Tarefa curta 1 — Reescreva o trecho do texto sobre esquerda e direita que vai de "Analisando as noções" a "é o capitalista.", trocando "noções" por "ideias".

Trecho da fonte —
========================================================================
Analisando as noções ‘esquerda’ e
‘direita’ poderíamos identificar a direita com aquele conjunto de forças
políticas interessadas em manter o sistema atual vigente, que é o capitalista.
A esquerda seria identificada com aqueles que se propõem a lutar por mudanças
no sistema capitalista, seja no sentido de reformulá-lo ou seja no sentido de
superá-lo e instituir um outro sistema. Dessa forma, as pessoas ou partidos que
lutam para implementar mudanças e até pela superação do sistema capitalista,
constituem a esquerda. Quanto a essa diferenciação, podemos colocar que
"Assim, hoje a
direita se compõe dos conservadores daqueles que se interessam pela reprodução
e manutenção do sistema vigente, o capitalismo, e a esquerda se caracteriza por
integrar aqueles que desejam a evolução e a superação de tal sistema" (Sader, 1995:21).
A contraposição mercado versus justiça social que é fundamental
para entendermos a díade esquerda-direita no Brasil,
e que sempre faz parte dos cenários políticos em todo o mundo, principalmente
no tocante às lutas políticas entre esquerda e direita,
tem o ponto de origem na própria Revolução Francesa. Isso pelo fato de propor a
implementação de ideais que se mostravam bastante contraditórios, o que
permitiu uma série de críticas à efetivação dos ideais por completo. Os ideais
de liberdade, igualdade e fraternidade se mostravam contraditórios porque a
efetivação de um, implicaria a negação do outro, de modo que não haveria como
esses planos se concretizarem conjuntamente. Garantir a liberdade significa
garantir o direito de propriedade e a liberdade de mercado, instituindo
relações econômicas de mercado, o que por sua vez, entrava em choque com a
realização da plena igualdade.
========================================================================
Material a processar —
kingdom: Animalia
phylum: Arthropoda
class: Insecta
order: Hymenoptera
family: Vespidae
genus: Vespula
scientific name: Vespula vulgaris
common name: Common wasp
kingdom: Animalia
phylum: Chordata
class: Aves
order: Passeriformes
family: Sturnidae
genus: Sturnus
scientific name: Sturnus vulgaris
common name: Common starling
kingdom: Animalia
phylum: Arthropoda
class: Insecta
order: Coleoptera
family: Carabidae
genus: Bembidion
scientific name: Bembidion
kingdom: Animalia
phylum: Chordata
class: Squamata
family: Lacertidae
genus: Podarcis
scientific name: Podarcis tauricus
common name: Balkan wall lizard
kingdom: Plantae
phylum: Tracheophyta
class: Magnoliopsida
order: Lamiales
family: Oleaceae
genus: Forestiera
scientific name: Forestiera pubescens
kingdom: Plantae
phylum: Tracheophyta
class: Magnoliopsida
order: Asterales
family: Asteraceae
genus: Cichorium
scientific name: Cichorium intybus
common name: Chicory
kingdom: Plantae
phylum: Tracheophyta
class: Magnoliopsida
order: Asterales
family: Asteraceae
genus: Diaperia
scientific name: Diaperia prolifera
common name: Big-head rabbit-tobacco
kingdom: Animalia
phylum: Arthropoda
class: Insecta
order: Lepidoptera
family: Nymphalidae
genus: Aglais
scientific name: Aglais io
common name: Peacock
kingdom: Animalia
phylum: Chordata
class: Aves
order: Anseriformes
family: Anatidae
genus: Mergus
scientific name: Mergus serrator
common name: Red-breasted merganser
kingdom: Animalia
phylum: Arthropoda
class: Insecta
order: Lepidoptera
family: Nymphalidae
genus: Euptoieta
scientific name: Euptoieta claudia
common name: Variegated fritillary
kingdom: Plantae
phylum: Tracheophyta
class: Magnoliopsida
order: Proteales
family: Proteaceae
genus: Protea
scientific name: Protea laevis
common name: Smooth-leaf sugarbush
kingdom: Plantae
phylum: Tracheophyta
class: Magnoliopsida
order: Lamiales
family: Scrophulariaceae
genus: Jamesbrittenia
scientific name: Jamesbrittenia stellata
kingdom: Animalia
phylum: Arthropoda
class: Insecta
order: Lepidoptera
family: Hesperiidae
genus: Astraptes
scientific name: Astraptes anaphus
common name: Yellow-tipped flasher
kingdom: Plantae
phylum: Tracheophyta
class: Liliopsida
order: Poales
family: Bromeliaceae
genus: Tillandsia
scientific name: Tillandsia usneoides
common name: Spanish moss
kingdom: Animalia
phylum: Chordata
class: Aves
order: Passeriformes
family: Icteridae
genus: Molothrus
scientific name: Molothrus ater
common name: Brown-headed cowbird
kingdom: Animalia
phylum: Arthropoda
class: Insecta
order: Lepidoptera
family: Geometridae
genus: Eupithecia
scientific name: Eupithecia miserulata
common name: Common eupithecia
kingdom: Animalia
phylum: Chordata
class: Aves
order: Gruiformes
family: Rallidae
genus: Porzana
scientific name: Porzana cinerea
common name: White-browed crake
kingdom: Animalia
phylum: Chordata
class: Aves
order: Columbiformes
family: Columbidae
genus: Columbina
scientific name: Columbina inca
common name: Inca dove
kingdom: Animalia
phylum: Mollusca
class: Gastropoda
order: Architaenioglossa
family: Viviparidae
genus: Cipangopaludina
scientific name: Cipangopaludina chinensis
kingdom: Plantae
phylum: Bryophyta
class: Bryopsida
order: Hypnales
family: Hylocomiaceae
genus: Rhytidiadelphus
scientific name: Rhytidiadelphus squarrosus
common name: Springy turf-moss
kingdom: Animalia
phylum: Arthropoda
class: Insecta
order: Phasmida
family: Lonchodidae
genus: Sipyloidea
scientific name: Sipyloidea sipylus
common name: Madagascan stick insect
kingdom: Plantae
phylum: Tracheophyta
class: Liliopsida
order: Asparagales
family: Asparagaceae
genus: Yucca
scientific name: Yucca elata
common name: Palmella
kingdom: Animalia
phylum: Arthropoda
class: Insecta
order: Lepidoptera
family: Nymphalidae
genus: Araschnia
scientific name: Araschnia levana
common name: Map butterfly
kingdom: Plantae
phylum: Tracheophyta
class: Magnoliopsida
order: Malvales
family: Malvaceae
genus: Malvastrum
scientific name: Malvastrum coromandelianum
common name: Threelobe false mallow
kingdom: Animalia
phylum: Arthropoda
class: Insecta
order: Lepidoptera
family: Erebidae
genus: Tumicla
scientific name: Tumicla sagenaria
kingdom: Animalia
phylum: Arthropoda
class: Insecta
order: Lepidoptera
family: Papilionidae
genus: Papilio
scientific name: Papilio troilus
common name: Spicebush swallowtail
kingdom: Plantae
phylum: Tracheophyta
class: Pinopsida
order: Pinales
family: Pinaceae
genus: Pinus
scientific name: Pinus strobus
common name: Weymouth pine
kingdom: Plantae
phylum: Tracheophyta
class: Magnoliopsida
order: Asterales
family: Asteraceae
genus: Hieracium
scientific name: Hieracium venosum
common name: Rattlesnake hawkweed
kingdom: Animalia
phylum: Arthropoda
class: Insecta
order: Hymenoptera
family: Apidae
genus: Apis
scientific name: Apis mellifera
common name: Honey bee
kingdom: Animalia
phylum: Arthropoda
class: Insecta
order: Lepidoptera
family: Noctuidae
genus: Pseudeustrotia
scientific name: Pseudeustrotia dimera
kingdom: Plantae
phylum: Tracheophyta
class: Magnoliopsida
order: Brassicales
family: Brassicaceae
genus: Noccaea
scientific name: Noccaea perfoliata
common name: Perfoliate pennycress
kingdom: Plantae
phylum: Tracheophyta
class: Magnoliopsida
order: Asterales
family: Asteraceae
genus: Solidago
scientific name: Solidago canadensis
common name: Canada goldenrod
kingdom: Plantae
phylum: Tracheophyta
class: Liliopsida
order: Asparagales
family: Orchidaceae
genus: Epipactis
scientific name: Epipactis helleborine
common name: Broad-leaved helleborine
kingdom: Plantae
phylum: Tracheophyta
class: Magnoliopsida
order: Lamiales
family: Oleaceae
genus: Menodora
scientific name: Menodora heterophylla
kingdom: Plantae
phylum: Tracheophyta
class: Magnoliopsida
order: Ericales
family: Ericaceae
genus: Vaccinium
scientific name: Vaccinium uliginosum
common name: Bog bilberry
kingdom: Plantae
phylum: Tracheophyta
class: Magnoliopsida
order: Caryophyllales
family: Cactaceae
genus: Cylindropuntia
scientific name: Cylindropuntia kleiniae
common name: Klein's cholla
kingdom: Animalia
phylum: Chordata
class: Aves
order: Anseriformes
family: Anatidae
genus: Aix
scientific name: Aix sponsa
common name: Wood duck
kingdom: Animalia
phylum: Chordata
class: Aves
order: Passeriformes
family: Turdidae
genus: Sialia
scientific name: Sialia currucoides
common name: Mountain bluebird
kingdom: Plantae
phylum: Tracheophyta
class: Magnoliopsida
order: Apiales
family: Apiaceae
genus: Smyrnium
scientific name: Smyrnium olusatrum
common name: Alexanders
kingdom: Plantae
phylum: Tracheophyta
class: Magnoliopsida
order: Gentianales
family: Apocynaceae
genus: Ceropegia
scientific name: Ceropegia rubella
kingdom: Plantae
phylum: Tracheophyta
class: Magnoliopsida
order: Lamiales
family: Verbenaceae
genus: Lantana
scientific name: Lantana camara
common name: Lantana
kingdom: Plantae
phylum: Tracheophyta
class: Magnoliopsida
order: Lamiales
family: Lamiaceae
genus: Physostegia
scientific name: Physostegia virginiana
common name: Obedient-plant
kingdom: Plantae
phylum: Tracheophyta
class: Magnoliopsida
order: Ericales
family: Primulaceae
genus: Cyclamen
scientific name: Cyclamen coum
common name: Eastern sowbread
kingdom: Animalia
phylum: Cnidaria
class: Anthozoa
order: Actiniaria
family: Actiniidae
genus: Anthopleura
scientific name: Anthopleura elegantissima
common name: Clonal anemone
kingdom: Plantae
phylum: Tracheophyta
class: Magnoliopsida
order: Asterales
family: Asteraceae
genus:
========================================================================
Tarefa curta 2 — Apresente como lista numerada as linhas dos registros, do início até a linha com "genus: Podarcis", inclusive, omitindo as linhas em branco.

Resposta completa 1 —
Analisando as ideias ‘esquerda’ e
‘direita’ poderíamos identificar a direita com aquele conjunto de forças
políticas interessadas em manter o sistema atual vigente, que é o capitalista.

Resposta completa 2 —
1. kingdom: Animalia
2. phylum: Arthropoda
3. class: Insecta
4. order: Hymenoptera
5. family: Vespidae
6. genus: Vespula
7. scientific name: Vespula vulgaris
8. common name: Common wasp
9. kingdom: Animalia
10. phylum: Chordata
11. class: Aves
12. order: Passeriformes
13. family: Sturnidae
14. genus: Sturnus
15. scientific name: Sturnus vulgaris
16. common name: Common starling
17. kingdom: Animalia
18. phylum: Arthropoda
19. class: Insecta
20. order: Coleoptera
21. family: Carabidae
22. genus: Bembidion
23. scientific name: Bembidion
24. kingdom: Animalia
25. phylum: Chordata
26. class: Squamata
27. family: Lacertidae
28. genus: Podarcis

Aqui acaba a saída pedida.